Commission des affaires européennes — Réunion du 17 mai 2016 à 18h05
Institutions européennes — Réunion conjointe avec la commission des affaires européennes de l'assemblée nationale et les parlementaires européens français

Photo de André GattolinAndré Gattolin :

Il manque une vue d'ensemble sur la manière dont a été construit l'élargissement. Bronislaw Geremek, grand homme politique polonais avec d'importantes responsabilités au Parlement européen, déclarait en privé : « Quand je veux vendre l'Europe aux Polonais, je leurs dis que c'est un prolongement de l'intégration dans l'Otan ». Alors que nous peinons à construire une défense européenne, l'entrée dans l'Union européenne était surtout perçue comme un renforcement de l'appartenance au clan occidental. On ne comprend la tension des anciennes démocraties d'Europe de l'Est sur Nord Stream 2 qu'au regard de ce sentiment d'abandon. L'Allemagne joue cavalier seul, car ce projet - comme Nord Stream 1 - va à l'encontre de nombreux cadrages européens, et notamment de l'indépendance énergétique. Au printemps 2015, Gazprom s'est encore vu signifier un abus de position dominante par la Commission : contrôlant tout ce qui passe dans les tuyaux, la société impose également une clause contractuelle folle interdisant de réexporter vers d'autres États membres. Au sein de l'Union, on fait donc du bilatéral avec un État. Au nom de la compétitivité, nous sommes dans une contradiction permanente : soit on achète le gaz russe et on accepte les pressions diplomatiques et la volonté discrétionnaire de faire des tarifs préférentiels pour l'un ou l'autre, soit on accepte les sables bitumineux et les gaz de schiste américains.

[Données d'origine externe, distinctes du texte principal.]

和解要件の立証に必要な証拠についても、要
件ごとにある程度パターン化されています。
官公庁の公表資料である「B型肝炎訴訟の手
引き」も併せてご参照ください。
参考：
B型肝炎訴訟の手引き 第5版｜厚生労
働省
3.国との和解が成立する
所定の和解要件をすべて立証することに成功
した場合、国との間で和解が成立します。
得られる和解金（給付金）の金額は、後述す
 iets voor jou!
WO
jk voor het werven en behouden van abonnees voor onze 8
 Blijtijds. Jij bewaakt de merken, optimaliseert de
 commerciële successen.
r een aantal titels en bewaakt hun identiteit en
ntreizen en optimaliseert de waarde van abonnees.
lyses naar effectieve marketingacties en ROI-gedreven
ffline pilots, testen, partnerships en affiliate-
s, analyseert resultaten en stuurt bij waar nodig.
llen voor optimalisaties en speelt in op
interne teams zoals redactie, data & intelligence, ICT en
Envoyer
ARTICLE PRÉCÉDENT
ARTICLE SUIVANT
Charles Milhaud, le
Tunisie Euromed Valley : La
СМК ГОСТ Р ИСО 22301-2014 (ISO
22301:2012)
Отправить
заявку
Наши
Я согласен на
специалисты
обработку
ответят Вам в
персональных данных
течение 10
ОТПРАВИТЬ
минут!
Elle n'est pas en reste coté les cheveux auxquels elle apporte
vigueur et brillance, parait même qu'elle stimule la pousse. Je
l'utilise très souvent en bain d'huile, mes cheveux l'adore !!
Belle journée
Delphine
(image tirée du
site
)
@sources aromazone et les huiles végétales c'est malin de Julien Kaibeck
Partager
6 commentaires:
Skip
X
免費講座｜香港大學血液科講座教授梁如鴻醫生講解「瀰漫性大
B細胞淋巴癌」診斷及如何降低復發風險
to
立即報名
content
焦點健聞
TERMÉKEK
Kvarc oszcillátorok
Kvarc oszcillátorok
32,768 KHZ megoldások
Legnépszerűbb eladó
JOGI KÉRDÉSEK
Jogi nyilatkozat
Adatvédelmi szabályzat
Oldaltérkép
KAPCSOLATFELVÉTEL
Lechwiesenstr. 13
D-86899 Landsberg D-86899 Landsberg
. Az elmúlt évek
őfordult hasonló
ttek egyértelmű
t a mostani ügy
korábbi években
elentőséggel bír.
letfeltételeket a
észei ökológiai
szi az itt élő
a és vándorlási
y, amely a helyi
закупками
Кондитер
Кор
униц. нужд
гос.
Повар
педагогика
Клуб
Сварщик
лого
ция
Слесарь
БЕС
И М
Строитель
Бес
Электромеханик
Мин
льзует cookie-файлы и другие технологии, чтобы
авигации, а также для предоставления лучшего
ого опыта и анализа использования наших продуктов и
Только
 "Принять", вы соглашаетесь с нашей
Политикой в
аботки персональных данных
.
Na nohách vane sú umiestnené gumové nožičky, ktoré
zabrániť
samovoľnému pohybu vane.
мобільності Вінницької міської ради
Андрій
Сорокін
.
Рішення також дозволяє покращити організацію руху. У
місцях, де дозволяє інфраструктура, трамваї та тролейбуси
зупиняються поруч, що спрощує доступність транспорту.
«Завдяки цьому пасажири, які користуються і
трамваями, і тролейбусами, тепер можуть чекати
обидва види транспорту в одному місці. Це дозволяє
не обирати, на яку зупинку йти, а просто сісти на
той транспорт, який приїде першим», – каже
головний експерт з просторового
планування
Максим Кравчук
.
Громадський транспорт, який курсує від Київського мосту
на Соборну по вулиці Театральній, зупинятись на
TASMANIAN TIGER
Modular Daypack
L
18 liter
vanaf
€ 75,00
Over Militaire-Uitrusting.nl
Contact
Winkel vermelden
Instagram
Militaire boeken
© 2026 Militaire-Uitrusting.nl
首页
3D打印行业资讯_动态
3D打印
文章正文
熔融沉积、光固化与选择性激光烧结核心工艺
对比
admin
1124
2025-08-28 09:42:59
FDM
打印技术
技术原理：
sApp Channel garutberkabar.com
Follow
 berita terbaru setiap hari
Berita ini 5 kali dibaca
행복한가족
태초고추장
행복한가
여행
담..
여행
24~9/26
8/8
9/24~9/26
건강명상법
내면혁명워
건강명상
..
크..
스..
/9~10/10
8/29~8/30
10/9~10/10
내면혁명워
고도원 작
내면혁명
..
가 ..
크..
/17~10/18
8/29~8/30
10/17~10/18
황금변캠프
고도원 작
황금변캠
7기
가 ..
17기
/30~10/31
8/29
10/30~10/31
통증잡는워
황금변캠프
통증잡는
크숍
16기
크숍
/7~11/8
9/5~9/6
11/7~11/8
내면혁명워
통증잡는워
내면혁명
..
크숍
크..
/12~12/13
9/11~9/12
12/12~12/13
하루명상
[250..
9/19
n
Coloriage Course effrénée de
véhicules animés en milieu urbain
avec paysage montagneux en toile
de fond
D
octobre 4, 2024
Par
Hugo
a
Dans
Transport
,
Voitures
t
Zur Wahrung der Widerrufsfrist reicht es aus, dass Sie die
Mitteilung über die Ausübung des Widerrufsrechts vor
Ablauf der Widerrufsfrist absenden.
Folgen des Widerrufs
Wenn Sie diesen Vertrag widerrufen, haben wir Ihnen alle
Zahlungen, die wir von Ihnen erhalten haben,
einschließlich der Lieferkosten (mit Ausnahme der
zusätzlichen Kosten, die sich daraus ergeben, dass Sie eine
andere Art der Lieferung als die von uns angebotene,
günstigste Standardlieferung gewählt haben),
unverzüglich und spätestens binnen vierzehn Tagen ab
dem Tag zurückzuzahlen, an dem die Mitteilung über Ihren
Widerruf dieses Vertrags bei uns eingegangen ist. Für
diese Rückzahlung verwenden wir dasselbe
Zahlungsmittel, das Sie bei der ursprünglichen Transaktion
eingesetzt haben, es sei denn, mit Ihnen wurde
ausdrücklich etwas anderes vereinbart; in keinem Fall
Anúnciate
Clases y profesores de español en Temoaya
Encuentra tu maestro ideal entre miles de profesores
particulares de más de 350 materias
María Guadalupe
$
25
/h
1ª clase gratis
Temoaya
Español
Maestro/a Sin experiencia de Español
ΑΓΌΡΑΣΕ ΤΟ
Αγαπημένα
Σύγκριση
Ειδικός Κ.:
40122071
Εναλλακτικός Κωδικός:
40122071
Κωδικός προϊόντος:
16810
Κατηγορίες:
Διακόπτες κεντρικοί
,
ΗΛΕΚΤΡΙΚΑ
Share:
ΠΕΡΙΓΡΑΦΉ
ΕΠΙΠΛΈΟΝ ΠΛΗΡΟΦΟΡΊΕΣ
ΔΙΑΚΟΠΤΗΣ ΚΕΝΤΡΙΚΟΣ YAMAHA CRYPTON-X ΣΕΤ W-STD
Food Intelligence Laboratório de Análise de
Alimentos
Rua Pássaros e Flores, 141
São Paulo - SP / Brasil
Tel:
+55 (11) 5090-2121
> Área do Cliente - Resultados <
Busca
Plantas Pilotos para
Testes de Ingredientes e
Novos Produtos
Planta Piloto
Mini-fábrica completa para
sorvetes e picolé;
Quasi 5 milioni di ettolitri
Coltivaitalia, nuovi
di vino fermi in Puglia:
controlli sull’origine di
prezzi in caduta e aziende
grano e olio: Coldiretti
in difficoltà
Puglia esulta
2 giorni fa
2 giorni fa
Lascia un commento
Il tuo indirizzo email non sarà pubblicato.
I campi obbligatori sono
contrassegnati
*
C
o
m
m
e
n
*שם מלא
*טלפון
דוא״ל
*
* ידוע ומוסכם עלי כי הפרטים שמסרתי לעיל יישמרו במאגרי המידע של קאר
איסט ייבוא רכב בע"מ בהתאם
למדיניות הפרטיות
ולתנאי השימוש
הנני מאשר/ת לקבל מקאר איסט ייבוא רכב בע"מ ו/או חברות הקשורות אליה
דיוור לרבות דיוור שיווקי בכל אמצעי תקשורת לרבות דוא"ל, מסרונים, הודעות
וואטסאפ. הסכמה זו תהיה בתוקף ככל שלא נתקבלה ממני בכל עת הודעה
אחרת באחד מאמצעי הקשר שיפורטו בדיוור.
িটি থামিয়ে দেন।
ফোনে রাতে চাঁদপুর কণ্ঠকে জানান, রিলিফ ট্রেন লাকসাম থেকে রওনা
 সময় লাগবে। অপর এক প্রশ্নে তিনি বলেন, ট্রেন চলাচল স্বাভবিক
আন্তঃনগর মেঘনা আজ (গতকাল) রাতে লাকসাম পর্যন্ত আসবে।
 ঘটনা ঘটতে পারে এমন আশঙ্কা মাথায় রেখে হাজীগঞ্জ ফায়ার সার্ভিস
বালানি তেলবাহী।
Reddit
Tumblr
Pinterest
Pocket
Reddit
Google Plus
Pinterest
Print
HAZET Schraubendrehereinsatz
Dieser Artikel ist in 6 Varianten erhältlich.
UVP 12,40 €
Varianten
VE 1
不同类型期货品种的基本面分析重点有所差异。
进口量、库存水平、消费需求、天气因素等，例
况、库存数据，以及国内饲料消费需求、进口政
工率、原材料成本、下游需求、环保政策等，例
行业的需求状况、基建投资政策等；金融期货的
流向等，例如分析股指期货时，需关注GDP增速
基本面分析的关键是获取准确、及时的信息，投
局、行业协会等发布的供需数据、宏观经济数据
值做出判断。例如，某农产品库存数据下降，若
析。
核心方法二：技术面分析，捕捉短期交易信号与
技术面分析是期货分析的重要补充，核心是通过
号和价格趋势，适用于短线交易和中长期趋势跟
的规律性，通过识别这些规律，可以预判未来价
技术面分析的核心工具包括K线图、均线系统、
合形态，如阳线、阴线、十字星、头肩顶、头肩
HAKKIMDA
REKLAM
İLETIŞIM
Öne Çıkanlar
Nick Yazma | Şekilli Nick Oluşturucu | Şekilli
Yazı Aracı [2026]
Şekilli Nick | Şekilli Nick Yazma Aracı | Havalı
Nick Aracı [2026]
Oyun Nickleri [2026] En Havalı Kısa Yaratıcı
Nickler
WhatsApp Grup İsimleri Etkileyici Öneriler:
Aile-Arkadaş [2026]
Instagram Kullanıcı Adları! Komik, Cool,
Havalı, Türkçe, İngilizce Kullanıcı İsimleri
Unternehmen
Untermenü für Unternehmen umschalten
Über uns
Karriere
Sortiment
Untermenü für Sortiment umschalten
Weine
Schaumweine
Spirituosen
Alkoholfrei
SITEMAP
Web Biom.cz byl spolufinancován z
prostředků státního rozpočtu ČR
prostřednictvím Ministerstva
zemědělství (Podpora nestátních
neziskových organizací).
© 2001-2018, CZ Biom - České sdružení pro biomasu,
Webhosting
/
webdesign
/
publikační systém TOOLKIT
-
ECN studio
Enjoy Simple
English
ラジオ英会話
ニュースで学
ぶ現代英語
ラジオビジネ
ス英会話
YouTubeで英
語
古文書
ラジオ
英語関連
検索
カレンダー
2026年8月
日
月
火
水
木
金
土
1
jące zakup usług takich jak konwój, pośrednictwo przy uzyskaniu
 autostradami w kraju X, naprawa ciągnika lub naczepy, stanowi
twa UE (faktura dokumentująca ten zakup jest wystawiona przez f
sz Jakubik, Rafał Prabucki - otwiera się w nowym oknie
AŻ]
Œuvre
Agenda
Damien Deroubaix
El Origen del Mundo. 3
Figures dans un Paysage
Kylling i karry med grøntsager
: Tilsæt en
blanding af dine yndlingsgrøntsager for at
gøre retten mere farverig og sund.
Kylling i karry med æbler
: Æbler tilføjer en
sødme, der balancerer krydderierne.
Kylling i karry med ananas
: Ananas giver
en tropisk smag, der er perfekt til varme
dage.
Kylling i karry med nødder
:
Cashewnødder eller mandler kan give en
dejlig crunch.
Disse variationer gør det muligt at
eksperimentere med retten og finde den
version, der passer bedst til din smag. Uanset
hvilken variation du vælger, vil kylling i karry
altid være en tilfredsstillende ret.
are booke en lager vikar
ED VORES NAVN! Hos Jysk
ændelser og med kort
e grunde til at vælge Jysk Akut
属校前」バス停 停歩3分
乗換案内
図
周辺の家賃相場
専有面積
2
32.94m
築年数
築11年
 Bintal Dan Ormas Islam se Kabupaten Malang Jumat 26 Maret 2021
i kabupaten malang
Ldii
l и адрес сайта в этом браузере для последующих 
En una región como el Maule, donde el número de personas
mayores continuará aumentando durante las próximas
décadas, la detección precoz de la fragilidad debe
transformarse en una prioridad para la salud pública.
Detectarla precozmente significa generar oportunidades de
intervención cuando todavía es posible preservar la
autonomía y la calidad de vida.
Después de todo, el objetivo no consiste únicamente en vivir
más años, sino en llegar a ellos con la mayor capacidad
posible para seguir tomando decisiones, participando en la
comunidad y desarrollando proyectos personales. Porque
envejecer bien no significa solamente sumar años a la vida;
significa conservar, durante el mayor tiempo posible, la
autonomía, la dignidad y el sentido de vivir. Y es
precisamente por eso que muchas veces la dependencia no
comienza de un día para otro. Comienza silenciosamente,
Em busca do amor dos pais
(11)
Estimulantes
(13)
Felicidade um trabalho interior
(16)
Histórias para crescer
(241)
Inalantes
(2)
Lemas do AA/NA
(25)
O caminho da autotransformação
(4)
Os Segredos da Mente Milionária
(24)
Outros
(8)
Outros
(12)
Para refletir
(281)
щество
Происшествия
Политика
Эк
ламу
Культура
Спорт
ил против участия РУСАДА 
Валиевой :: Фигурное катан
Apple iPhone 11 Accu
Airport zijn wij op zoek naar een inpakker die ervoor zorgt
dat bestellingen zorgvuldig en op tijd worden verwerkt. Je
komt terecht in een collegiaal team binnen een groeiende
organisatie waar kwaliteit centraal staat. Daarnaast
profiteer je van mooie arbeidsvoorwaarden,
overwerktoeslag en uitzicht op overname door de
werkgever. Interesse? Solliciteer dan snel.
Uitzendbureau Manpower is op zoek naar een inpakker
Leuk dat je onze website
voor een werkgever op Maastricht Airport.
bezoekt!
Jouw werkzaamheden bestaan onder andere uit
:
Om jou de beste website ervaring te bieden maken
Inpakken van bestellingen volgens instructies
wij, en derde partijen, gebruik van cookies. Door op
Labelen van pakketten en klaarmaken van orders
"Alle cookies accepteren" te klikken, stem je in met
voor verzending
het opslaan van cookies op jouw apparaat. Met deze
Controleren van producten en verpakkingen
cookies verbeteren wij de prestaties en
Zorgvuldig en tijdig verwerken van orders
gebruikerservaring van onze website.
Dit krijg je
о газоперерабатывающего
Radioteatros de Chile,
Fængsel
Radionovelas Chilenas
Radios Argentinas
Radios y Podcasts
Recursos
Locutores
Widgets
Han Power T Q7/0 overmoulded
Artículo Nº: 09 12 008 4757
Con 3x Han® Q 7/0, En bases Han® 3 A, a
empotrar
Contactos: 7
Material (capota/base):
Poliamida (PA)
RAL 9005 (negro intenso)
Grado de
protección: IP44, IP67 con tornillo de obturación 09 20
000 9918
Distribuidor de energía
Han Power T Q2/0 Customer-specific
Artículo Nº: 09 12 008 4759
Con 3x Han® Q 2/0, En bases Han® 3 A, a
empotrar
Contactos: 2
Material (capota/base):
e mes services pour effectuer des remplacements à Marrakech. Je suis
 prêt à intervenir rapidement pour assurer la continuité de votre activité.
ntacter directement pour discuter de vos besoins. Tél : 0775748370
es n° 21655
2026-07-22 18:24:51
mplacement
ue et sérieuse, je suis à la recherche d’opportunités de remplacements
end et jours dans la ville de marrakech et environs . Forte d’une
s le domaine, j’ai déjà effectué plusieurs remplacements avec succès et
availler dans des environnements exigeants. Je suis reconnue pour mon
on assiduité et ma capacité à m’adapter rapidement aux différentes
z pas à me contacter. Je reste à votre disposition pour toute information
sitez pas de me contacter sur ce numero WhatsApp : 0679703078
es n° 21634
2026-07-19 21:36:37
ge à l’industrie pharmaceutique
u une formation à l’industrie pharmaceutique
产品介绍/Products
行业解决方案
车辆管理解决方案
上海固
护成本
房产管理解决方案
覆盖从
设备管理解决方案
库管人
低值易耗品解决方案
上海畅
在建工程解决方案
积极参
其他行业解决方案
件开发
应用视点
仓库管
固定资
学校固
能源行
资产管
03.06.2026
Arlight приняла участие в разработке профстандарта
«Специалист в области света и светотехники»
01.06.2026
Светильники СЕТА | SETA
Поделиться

L'indépendance énergétique a un coût. Si nous voulons construire une Europe de l'énergie, au-delà des initiatives de la Commission, chaque pays doit s'asseoir autour de la table pour analyser son mix énergétique - et ce, malgré les objectifs louables de chacun - pour construire une politique et un intérêt européens. On se gausse de mots : l'Europe de l'énergie renvoie à notre conception de l'intégration européenne. À quel niveau la situer ? Celui de la compétitivité économique, de l'indépendance énergétique, d'une avancée commune avec des politiques spécifiques par plusieurs États ? En tous cas, cela ne passera pas par une politique État par État.